Exercise objective: Repeat exactly the lines below that lie between the line with "证书在保护联合服务器、Web 应用程序代理、声明 \- 感知应用程序和" and the line with "같은 메소드들이 있다.", counting both of those lines as part of the answer.

Saved entries
■ ■ ■ ■
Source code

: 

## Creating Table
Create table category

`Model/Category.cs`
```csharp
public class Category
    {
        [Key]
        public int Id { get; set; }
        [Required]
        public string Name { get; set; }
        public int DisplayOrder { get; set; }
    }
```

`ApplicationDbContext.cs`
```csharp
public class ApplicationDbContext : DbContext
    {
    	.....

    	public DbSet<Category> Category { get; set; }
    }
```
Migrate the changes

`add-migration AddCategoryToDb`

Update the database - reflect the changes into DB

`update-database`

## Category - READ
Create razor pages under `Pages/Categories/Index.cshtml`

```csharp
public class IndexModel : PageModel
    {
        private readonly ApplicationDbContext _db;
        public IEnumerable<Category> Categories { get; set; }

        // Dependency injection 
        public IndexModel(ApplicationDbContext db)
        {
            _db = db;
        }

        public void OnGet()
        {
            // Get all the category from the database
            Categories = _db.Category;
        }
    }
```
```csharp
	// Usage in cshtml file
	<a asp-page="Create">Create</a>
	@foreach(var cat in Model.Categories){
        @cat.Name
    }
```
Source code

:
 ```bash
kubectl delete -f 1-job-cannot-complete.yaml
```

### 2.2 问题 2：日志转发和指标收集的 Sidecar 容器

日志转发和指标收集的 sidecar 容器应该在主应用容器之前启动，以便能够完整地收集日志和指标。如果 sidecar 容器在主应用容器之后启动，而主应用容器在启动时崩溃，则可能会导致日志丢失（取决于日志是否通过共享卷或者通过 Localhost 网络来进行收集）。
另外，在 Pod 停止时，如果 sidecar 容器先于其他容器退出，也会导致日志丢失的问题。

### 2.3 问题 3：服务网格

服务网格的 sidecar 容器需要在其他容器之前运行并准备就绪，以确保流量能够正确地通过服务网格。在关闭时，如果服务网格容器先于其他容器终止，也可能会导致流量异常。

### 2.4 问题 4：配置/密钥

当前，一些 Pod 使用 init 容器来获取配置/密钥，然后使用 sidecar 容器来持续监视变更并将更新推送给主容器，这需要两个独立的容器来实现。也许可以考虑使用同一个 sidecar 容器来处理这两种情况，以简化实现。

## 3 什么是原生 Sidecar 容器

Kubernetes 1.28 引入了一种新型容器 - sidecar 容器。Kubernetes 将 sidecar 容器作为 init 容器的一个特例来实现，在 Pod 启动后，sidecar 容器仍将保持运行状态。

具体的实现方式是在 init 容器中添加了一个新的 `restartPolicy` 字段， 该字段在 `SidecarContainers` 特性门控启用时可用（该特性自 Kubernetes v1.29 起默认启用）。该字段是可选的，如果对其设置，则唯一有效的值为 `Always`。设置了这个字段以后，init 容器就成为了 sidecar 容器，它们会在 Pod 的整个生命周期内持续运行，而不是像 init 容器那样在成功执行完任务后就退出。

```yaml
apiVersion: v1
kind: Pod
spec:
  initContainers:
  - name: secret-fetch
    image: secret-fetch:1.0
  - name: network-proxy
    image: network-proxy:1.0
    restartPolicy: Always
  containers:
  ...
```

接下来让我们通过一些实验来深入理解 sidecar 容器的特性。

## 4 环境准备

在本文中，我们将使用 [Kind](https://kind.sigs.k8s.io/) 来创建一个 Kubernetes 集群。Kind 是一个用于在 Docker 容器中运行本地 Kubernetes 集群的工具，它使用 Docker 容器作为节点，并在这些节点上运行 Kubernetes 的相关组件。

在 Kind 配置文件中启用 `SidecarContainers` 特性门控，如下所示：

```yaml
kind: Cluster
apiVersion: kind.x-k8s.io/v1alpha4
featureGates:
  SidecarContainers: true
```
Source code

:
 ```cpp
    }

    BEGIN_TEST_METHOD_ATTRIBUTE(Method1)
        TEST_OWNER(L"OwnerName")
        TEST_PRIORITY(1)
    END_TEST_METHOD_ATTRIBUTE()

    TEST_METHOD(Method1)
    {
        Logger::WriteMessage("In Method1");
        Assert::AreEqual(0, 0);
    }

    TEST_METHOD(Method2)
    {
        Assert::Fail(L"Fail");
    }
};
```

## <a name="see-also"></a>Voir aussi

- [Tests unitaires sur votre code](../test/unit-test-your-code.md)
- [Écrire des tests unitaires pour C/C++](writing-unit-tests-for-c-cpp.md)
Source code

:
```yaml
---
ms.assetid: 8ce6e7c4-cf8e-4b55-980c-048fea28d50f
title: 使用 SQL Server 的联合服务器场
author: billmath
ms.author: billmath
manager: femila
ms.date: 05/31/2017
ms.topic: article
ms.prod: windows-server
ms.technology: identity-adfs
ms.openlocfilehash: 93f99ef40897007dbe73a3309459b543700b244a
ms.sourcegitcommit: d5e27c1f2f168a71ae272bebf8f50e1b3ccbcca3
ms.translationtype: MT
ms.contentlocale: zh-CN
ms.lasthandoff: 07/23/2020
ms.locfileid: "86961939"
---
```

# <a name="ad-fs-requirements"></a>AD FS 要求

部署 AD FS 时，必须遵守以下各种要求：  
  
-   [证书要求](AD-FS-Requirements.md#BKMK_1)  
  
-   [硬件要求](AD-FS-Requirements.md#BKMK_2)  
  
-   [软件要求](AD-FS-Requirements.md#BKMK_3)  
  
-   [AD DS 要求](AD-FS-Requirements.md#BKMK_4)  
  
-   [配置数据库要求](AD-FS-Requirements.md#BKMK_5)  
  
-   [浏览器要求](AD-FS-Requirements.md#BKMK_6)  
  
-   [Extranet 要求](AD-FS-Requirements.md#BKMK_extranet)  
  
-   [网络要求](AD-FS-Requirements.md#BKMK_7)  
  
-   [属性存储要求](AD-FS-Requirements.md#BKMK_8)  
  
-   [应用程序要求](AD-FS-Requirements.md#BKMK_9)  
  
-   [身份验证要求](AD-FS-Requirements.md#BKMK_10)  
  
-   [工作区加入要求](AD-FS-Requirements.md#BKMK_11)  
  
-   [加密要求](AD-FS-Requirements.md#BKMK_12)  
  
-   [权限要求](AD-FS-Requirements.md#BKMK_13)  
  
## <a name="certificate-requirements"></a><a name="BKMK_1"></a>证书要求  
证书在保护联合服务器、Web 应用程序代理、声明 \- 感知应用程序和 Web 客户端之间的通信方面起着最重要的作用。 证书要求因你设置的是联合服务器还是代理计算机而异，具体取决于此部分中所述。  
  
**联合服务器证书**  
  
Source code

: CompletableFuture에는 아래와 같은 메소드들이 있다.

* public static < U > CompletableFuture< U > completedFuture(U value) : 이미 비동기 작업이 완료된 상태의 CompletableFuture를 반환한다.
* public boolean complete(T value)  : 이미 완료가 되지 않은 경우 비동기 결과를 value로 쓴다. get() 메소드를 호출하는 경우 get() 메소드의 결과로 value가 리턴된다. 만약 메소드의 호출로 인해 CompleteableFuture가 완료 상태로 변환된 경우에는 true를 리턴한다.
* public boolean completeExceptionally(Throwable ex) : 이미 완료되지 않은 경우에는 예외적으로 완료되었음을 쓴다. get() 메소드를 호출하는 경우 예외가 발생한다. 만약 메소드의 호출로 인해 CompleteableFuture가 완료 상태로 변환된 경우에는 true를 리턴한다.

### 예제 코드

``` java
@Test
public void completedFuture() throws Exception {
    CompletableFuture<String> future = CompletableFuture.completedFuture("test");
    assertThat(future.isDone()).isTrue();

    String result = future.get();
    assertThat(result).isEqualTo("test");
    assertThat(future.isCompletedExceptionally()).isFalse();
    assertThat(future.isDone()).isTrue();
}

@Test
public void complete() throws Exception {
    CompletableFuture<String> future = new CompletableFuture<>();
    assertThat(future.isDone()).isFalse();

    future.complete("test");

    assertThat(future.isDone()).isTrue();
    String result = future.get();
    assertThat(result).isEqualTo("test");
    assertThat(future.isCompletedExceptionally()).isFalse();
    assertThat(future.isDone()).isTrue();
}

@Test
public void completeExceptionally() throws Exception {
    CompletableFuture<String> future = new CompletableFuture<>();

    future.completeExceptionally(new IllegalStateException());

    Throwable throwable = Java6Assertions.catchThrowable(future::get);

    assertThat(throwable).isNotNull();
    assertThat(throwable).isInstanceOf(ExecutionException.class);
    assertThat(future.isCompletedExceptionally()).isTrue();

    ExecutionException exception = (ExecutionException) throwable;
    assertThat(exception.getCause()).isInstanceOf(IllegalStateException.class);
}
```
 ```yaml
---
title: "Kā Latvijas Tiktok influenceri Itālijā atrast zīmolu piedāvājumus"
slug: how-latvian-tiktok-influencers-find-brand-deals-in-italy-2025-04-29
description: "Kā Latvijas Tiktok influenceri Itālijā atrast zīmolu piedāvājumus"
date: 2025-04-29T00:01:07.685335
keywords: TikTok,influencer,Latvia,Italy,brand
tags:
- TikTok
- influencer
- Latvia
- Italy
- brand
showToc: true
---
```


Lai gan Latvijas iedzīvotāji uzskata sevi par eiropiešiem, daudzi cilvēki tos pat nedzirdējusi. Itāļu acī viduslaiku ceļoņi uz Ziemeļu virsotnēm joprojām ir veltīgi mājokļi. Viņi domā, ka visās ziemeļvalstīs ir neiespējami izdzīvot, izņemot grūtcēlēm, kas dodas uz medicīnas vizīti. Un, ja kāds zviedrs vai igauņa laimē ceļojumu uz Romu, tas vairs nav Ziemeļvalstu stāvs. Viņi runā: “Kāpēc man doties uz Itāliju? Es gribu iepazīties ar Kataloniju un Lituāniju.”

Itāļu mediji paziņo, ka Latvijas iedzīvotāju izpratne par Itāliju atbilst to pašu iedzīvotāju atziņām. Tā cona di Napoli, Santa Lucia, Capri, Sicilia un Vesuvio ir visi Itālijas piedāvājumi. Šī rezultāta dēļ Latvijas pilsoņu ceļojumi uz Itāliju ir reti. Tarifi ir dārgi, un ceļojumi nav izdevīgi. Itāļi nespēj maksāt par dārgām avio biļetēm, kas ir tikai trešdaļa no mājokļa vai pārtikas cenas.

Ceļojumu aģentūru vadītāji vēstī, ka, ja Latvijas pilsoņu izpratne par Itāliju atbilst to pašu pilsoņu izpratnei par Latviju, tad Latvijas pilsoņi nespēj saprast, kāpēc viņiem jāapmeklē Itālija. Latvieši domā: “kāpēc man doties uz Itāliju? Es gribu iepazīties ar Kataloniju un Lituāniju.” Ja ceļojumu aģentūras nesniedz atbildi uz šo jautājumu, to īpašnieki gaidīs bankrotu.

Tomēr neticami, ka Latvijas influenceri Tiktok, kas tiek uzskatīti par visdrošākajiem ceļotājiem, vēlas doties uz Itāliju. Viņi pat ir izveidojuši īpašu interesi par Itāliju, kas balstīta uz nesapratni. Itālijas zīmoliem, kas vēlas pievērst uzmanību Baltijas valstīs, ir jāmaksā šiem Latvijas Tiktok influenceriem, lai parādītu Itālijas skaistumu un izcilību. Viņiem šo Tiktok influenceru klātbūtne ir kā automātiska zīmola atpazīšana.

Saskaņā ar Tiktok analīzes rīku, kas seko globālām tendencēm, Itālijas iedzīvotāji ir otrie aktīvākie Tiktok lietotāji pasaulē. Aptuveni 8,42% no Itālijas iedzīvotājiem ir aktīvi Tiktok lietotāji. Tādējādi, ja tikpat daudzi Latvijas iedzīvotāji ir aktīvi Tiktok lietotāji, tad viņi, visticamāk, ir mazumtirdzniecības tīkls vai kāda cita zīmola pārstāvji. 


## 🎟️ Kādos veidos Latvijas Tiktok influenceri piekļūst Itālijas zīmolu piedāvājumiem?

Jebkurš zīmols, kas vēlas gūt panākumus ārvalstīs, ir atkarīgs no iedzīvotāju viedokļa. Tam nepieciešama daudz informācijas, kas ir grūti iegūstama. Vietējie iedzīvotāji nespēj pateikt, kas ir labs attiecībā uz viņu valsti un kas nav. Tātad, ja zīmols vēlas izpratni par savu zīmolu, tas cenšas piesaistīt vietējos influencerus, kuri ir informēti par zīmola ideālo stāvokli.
■ ■ ■ ■
Result:
证书在保护联合服务器、Web 应用程序代理、声明 \- 感知应用程序和 Web 客户端之间的通信方面起着最重要的作用。 证书要求因你设置的是联合服务器还是代理计算机而异，具体取决于此部分中所述。  
  
**联合服务器证书**  
  
Source code

: CompletableFuture에는 아래와 같은 메소드들이 있다.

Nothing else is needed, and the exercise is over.